Gentle intermittent aspiration is recommended during venous sampling, as forceful suction may result in collapse of the venous wall onto the catheter tip, which hinders sampling.[15] The first 5 mL of the aspirated sample is discarded as it lowers the accuracy of serum aldosterone measurements due to contamination by iodinated contrast. Subsequently, another 10 mL is aspirated and a venogram is repeated to confirm the catheter is still within the target vein to validate the acquired sample. After sampling both the right adrenal vein and the left phrenicoadrenal trunk, 10 mL of peripheral blood is drawn from the femoral vascular sheath for biochemical confirmation of sampling success and calculations of appropriate indices for results analysis as detailed in the section below.

 

The spectrum of venographic appearances of the right adrenal vein precludes reliance on venography alone to determine accurate cannulation. The most common technique to confirm the success of AVS entails measurements of hormonal concentrations in the adrenal and peripheral venous samples and calculations of the following indices.[18]

 

The selectivity index is defined as the ratio of cortisol concentration in the adrenal veins to that in the peripheral veins. According to the Adrenal Venous Sampling International Study,[19] the majority of centres use a cutoff of 2 under non-stimulated conditions and 3 to 5 under ACTH stimulation. In our centre, where ACTH stimulation is performed, a selectivity index of 5 is taken as a cut-off for successful cannulation in accordance with the protocol established with our endocrinologists.

 

Lateralisation index (LI) is defined as the aldosterone-to-cortisol ratio in the dominant adrenal vein (i.e., the side with the higher aldosterone level) over the aldosterone-to- cortisol ratio in the non-dominant adrenal vein.
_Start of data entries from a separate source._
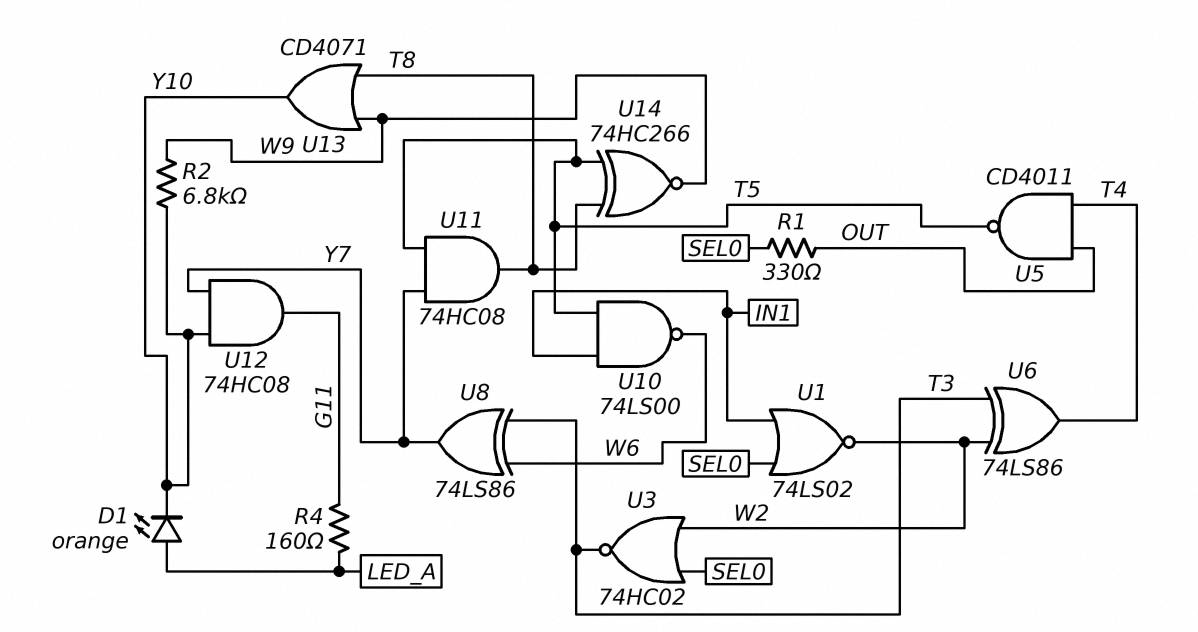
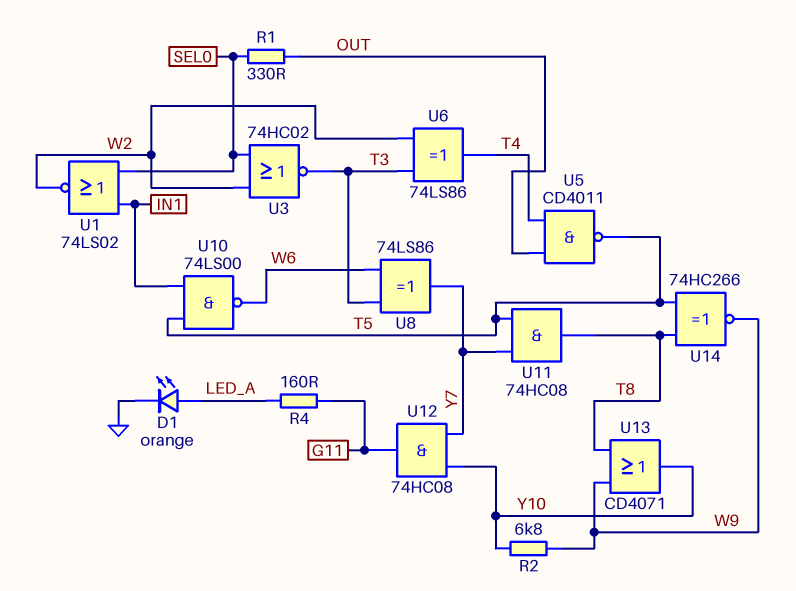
D1: LED orange (A LED_A, K Y10) -> LED orange (A LED_A, K GND)

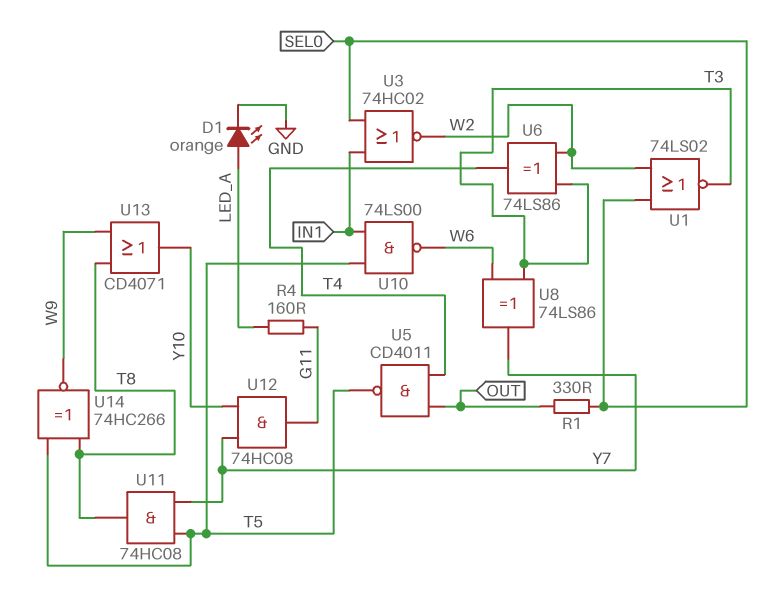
R2: 6.8k (W9, Y10) -> none
U1: NOR 74LS02 (in IN1, in SEL0, out W2) -> NOR 74LS02 (in SEL0, in W2, out T3)
U3: NOR 74HC02 (in SEL0, in W2, out T3) -> NOR 74HC02 (in IN1, in SEL0, out W2)

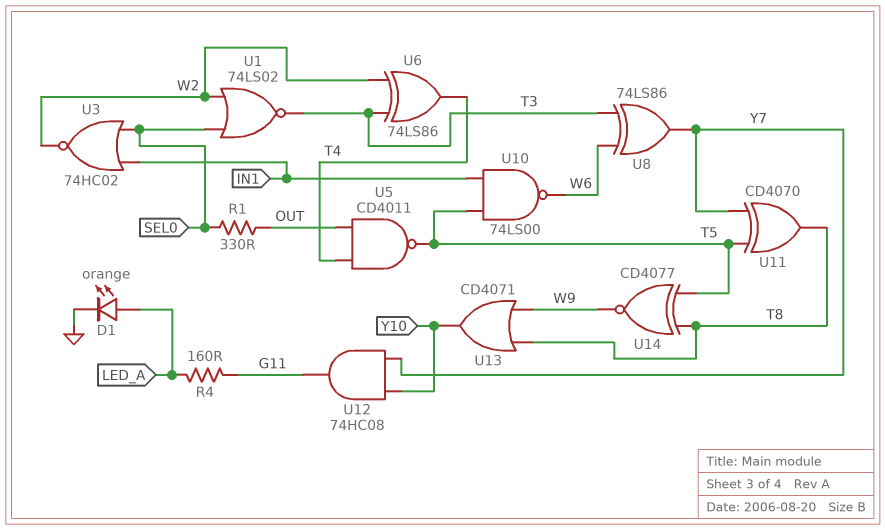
U11: AND 74HC08 (in T5, in Y7, out T8) -> XOR CD4070 (in T5, in Y7, out T8)
U14: XNOR 74HC266 (in T5, in T8, out W9) -> XNOR CD4077 (in T5, in T8, out W9)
It is used to establish whether a lateralised aldosterone excess exists. Most centres use an LI of 2 to 4 under non-stimulated conditions and 2.6 to 4 under ACTH stimulation.[19] In our centre, an LI of ≥4 suggests lateralised aldosterone excess, and an LI of <3 implies absence of lateralisation.

 

The contralateral suppression index is calculated by dividing the aldosterone-to-cortisol ratio in the non-dominant adrenal vein by that in the IVC. If LI is ≥3 but <4, a contralateral suppression index of <1.0 is predictive of good surgical outcome and is considered lateralised.[19]

 

An intraoperative rapid automated cortisol assay may also be performed to expedite confirmation of procedural success without having to render the patient at risk of a repeated invasive examination.

 

AVS is a technically challenging procedure with variable success rates, which is highly operator dependent. Proper recognition of normal and variant adrenal venographic findings, especially that of the right adrenal vein, is necessary for success. Variant adrenal venous anatomy influences catheter selection and sampling techniques. This pictorial review showcases different venographic patterns and anatomical variations of the adrenal gland veins in hopes of facilitating future operators to achieve safe and successful AVS.